(Excerpted text)
Albright, Justice, dissenting:
I dissent because, having improvidently decided the instant case on the narrow
ground of res judicata, the majority has proceeded to unnecessarily make law. If followed,
that unnecessary decisional law would improperly limit the power of this Court to address
post-conviction criminal cases in which presently known or hereafter developed DNA
technology might support reversal of unjust convictions.
The strong presumption that verdicts are correct, one of the underpinnings of restrictions on postconviction relief, has been weakened by the growing number of convictions that have been vacated because of exclusionary DNA results. National Commission on the Future of DNA Evidence, National Institute of Justice, Postconviction DNA Testing: Recommendation for Handling Requests, www.ncjrs.org/txtfiles1/nij/177626.txt (1999). (See footnote 2) It is axiomatic that exclusionary DNA results will lead to challenges to the finality of related convictions and judgments. The majority's blind adherence to conventional notions of finality fails to acknowledge the unique potential DNA testing currently and potentially has for determining the ultimate question of guilt or innocence, fails to credit the nationwide reality that such tests _ as far as the technology has thus far progressed _ have corrected miscarriages of justice in a substantial number of cases, and fails to appreciate that a request for such testing is a mere first step. A request for DNA testing is, by its nature, only a preliminary step to determining whether there is even a basis to petition for post-conviction relief. In the instant case, the request is even less a cause of concern because it does not involve the extraction of a DNA sample from anyone but the Petitioner or from any object other than items supposedly in the possession of the State or its agencies. At the time Petitioner was convicted, DNA testing was not available (See footnote 3) as a means of supporting or refuting Petitioner's contention that no crime had been committed. Petitioner and those similarly situated should not be deprived the benefit of the testing due to ill-suited orthodox notions of finality. As Justice Brennan stated in Sanders v. United States, 373 U.S. 1 (1963), the [c]onventional notions of finality of litigation have no place where life or liberty is at stake . . . . Id. at 8. To reiterate, the testing itself simply determines what further action may be warranted. Thus, the consequence of granting DNA testing requests in relevant cases is aimed at identification of individuals who have been wrongly convicted so that justice results. In those circumstances ought not justice prevail over finality?
(End Excerpted text)
(Given entries)
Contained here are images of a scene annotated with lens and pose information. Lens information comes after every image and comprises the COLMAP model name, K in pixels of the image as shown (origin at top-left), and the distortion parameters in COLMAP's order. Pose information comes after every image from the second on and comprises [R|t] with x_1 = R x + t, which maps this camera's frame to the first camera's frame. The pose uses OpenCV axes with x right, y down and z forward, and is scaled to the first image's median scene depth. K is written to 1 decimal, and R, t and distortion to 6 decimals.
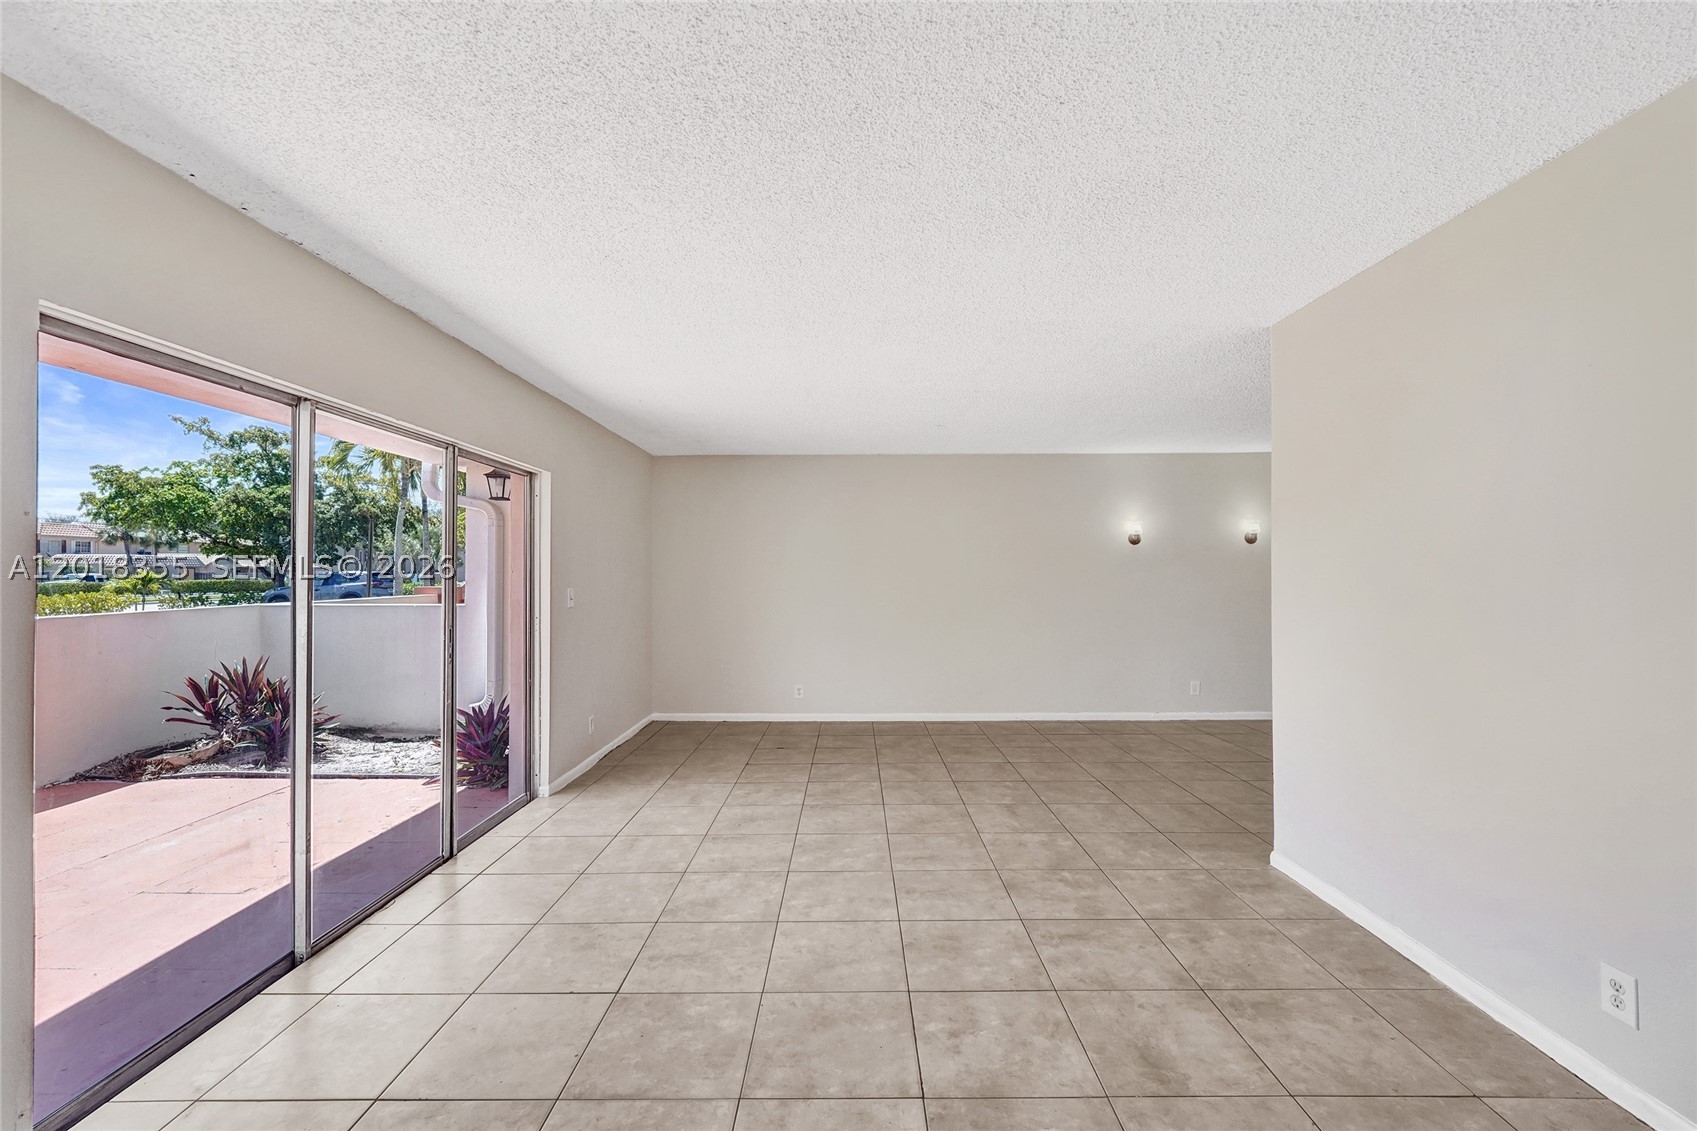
lens RADIAL K [[718.9, 0, 837.5], [0, 718.9, 577.7], [0, 0, 1]] dist [-0.003506, -0.000010]
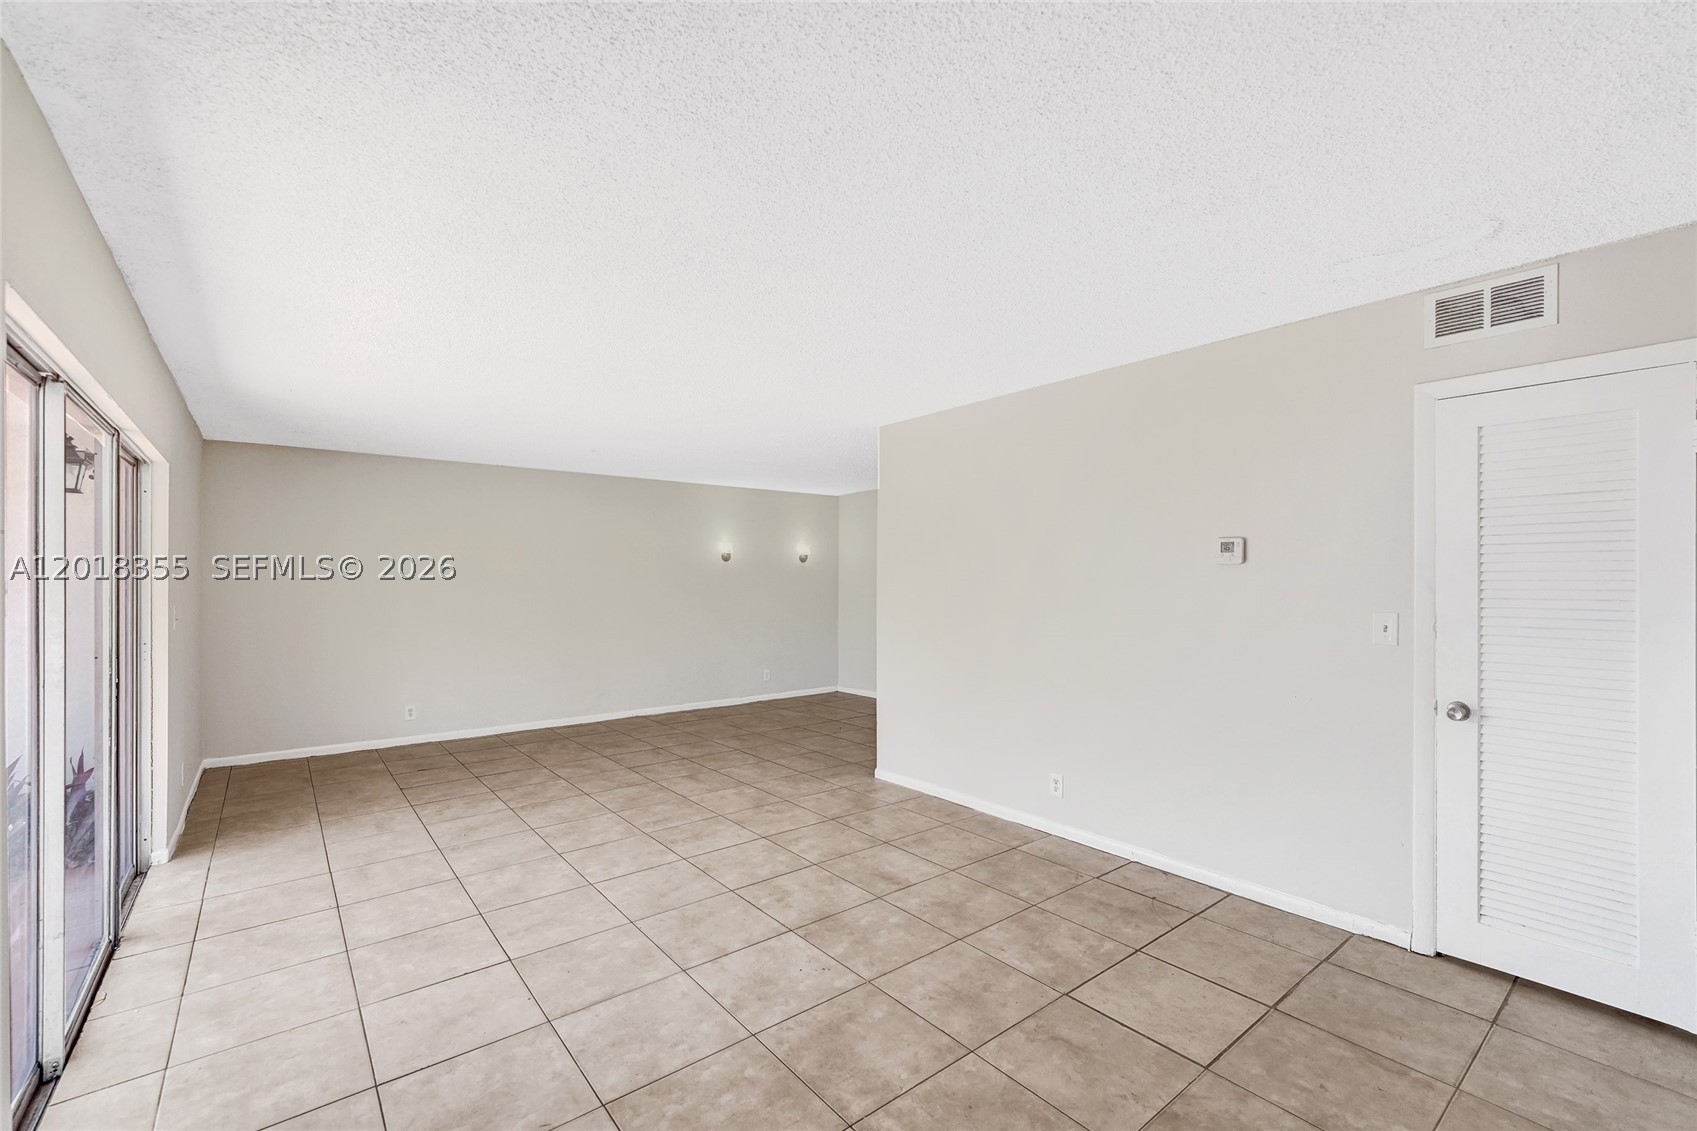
lens RADIAL K [[728.4, 0, 830.5], [0, 728.4, 581.7], [0, 0, 1]] dist [-0.003775, 0.000562]
pose [[0.778997, 0.001621, 0.627026, -0.436784], [0.001564, 0.999989, -0.004528, -0.012712], [-0.627026, 0.004507, 0.778985, -0.154522]]
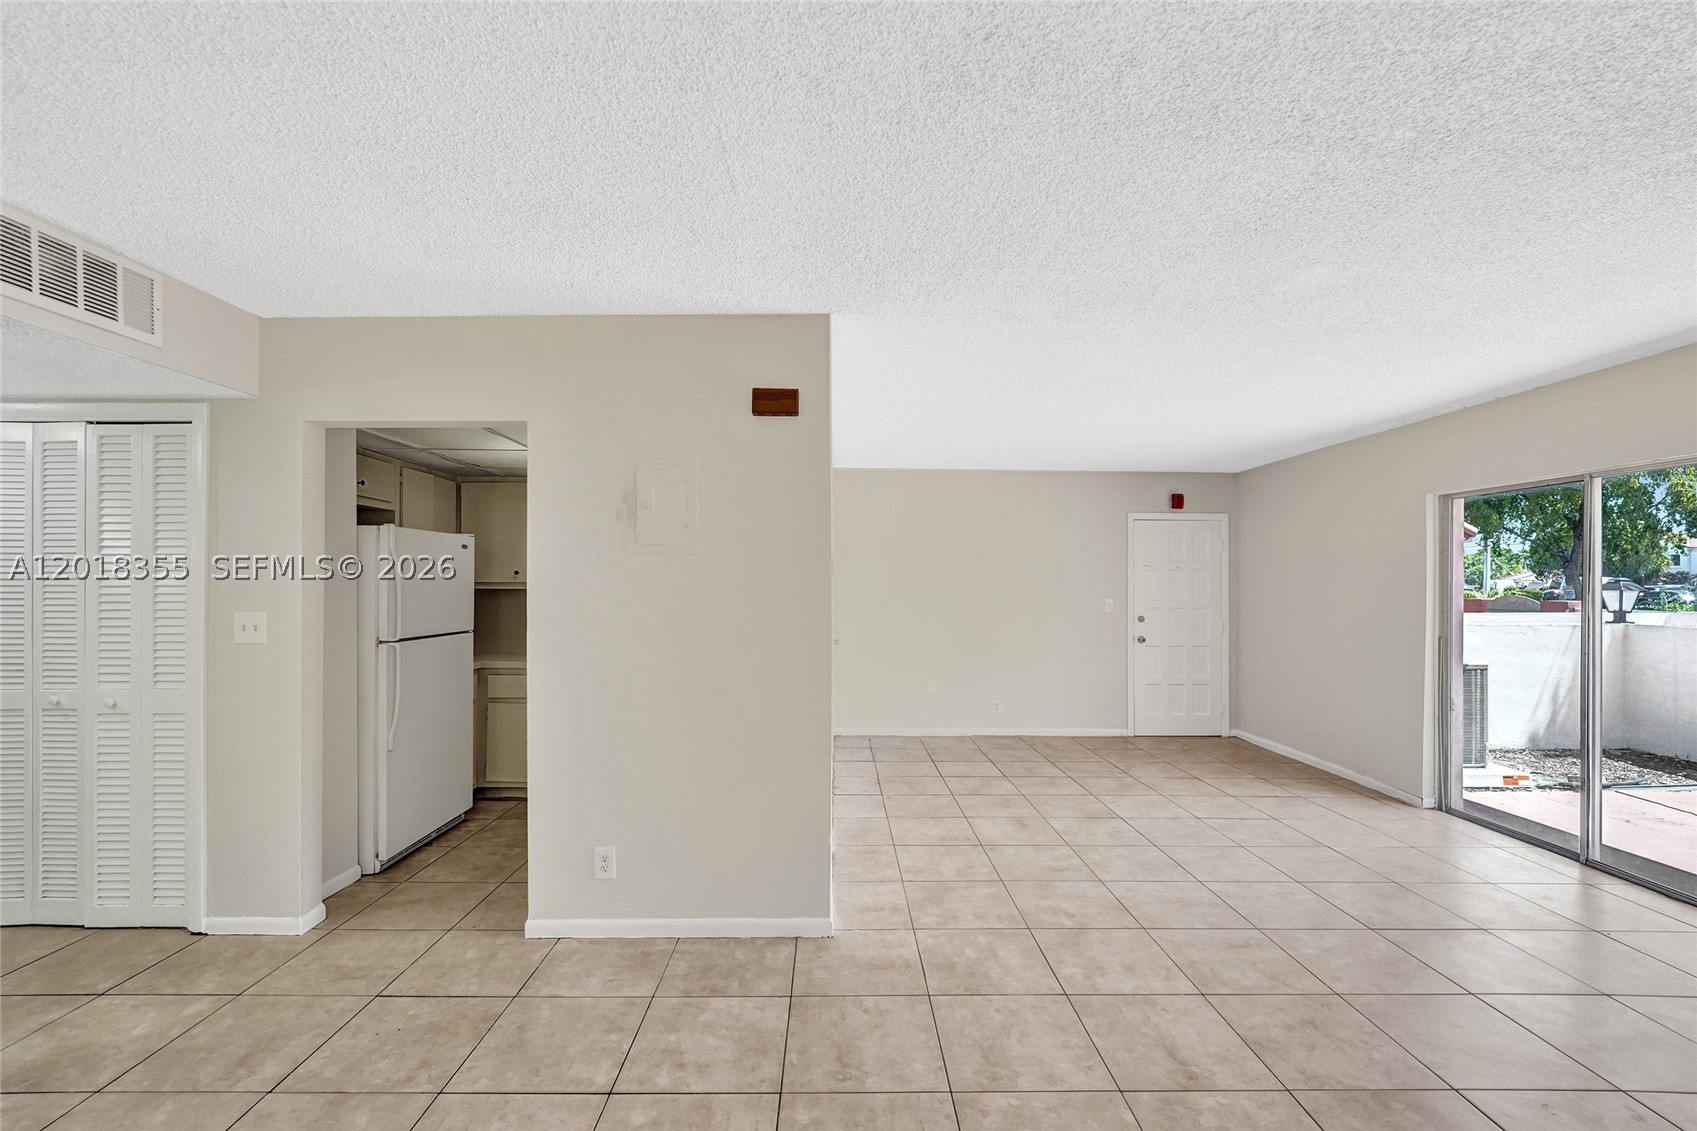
lens RADIAL K [[723.2, 0, 837.7], [0, 723.2, 580.2], [0, 0, 1]] dist [-0.005787, -0.000050]
pose [[-0.999668, -0.000063, -0.025762, 0.603360], [-0.000040, 1.000000, -0.000865, -0.028957], [0.025762, -0.000863, -0.999668, 1.819338]]
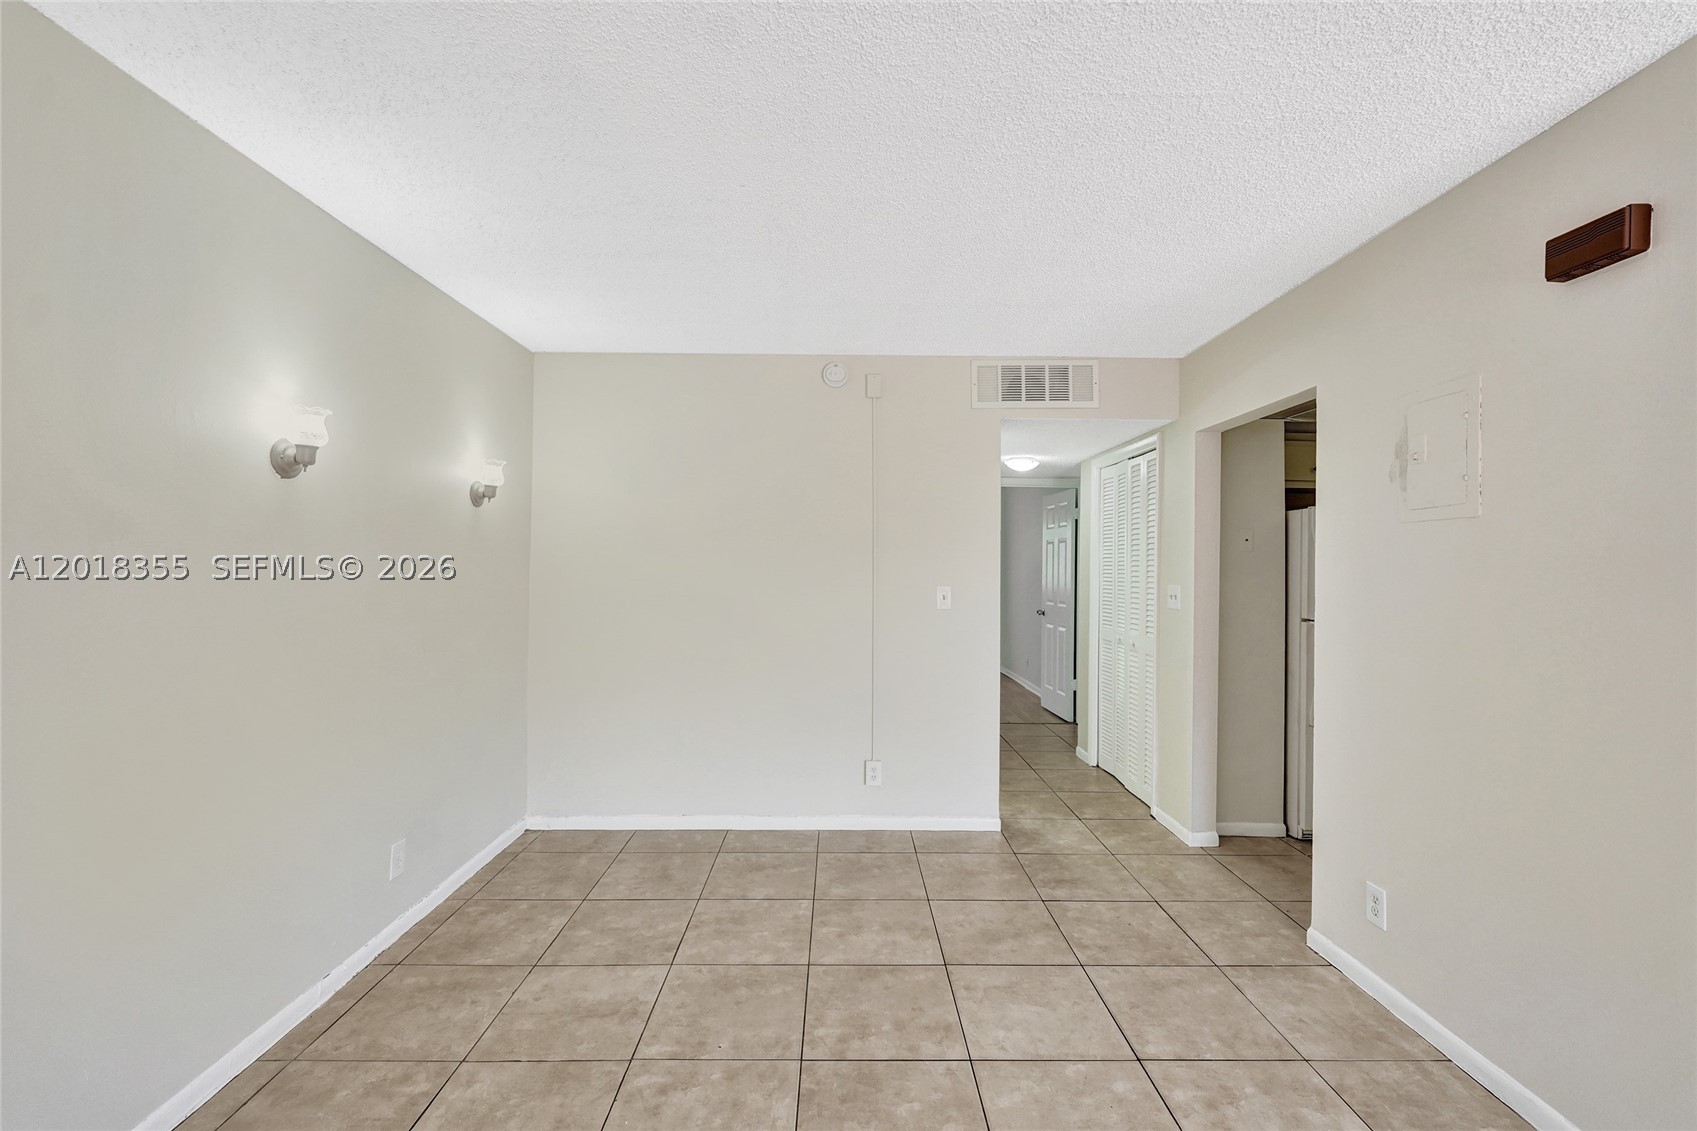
lens RADIAL K [[708.3, 0, 851.6], [0, 708.3, 564.7], [0, 0, 1]] dist [-0.001901, -0.000039]
pose [[-0.033268, 0.003334, 0.999441, 0.194912], [-0.002486, 0.999991, -0.003419, -0.019156], [-0.999443, -0.002599, -0.033259, 1.486371]]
(End Given entries)
*Instructions for the task*
According to the dissent, why is the request in the instant case "even less a cause of concern"? Answer in one to three sentences. The records play no part in this exercise.

*Written solution*
The request involves extracting a DNA sample from no one but the Petitioner. It also involves no object other than items supposedly in the possession of the State or its agencies.